Symposium
Artificial Intelligence and Technology-based Interventions
Nur Hani Zainal, M.S., Ph.D. (she/her/hers)
Assistant Professor
National University of Singapore
Singapore, Singapore
Daniel Eisenberg, Ph.D.
Professor
UCLA
Los Angeles, California, United States
Ellen E. Fitzsimmons-Craft, Ph.D.
Associate Professor of Psychological & Brain Sciences and Psychiatry
Washington University in St. Louis
St. Louis, Missouri, United States
Elsa Rojas-Ashe, Ph.D. (she/her/hers)
Clinical Associate Professor
Stanford University
Portland, Oregon, United States
Craig Barr Taylor, M.D.
Professor
Stanford University
Palo Alto, California, United States
Denise E. Wilfley, Ph.D.
Scott Rudolph University Professor of Psychiatry
Washington University School of Medicine
St. Louis, Missouri, United States
Michelle G. Newman, B.S., M.A., Ph.D. (she/her/hers)
Professor
The Pennsylvania State University
State College, PA, United States
Background: Scalable digital-guided cognitive-behavioral therapy (d-GCBT) addresses the access gap in mental health care. Yet economic value depends on cost timing, outcomes prioritized, and decision thresholds. This study evaluated coach-supported d-GCBT (SilverCloud) versus treatment as usual (TAU) from a societal perspective, using randomized trial data from 6,205 U.S. college students.
Method: TAU (n=3,102) and d-GCBT (n=3,103) participants were followed at 6 weeks, 6 months, and 2 years. Analyses incorporated healthcare costs (therapy, medications, emergency care, hospitalizations), intervention costs (platform, coaching, supervision), and work productivity losses (2025 U.S. dollars). Effectiveness was measured as: (a) proportion achieving no probable mental disorder at each time point, yielding incremental cost-effectiveness ratios (ICERs) per percentage-point improvement; and (b) 2-year quality-adjusted life years (QALYs), reduced 3% annually for the time value of money.

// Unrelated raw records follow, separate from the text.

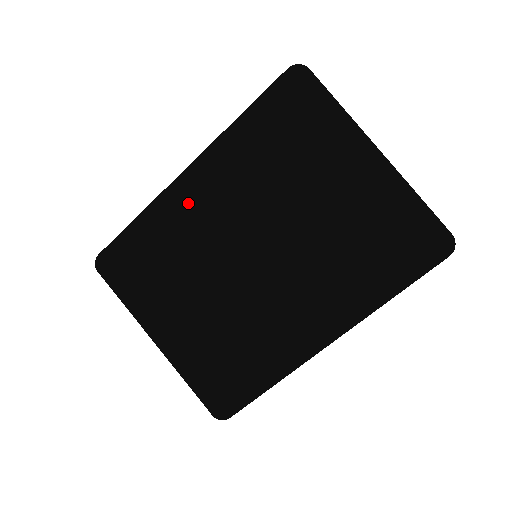
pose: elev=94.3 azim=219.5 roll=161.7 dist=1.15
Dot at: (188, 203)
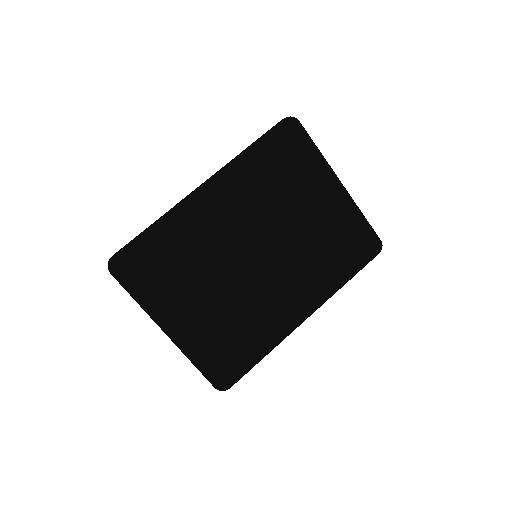
Dot at: (208, 213)
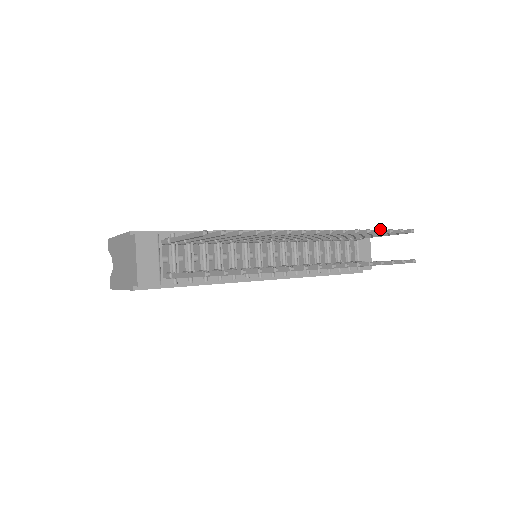
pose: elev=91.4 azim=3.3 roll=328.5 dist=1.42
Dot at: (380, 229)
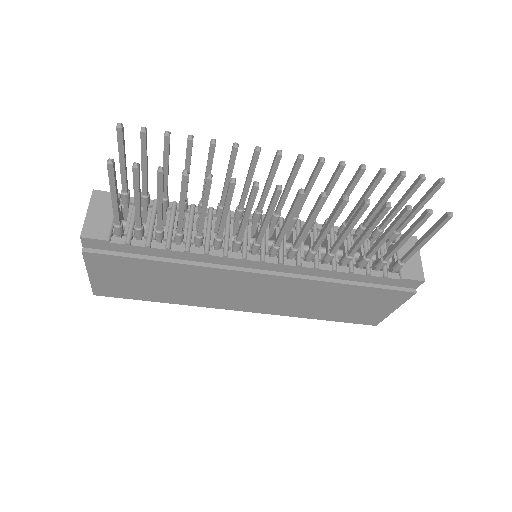
Dot at: (383, 168)
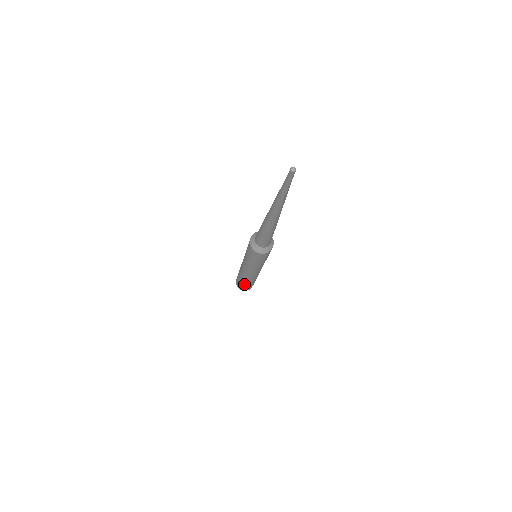
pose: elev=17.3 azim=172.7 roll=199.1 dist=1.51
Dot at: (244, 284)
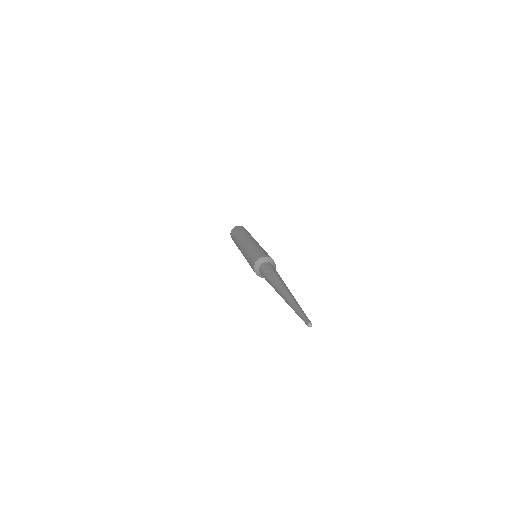
Dot at: occluded
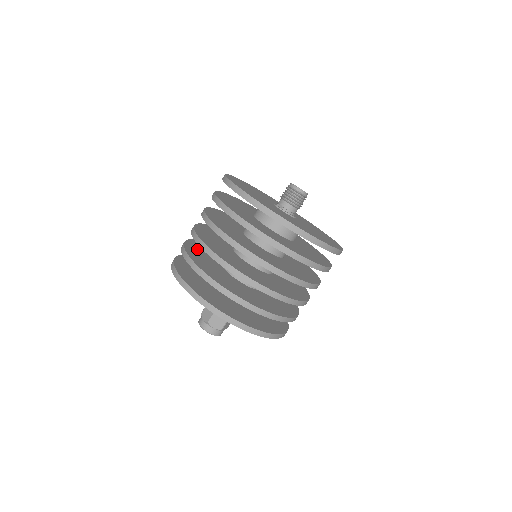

Results: At 6 weeks, d-GCBT produced 4.2 percentage-point improvement in disorder-free status with incremental costs of $992, yielding ICER=$23,393 per percentage-point. By 6 months, incremental costs fell to $8 (control group received mental health care) while gains persisted (5.1 percentage points), yielding an ICER of $160 per percentage point. At 2 years, incremental costs were $124 with sustained benefit (3.9 percentage points), yielding ICER=$3,176. In 2-year cost-utility analysis, d-GCBT produced 0.018 additional discounted QALYs per person (1.513 vs. 1.495; 95% CI [0.011,0.025])–one additional month at full health–at incremental cost of $853 (95% CI [$361,$1,359]), yielding ICER=$46,823/QALY. Probability of cost-effectiveness was 53.7% at $50,000/QALY and 98.3% at $100,000/QALY. Participants who received d-GCBT gained 1.00 disorder-free month over 2 years (10.54 vs. 9.54) at incremental cost of $583.
Discussion: d-GCBT demonstrated durable improvements with cost-effectiveness strengthening over time. Early cost increases reflected concentrated intervention delivery; longer-horizon estimates converged favorably. Economic value depended on the chosen willingness-to-pay thresholds and outcome metrics. At standard policy thresholds (≥$50,000/QALY), d-GCBT demonstrated robust cost-effectiveness. Findings support d-GCBT as an efficient treatment, adding value over TAU when sustained symptom-free time and population reach are valued.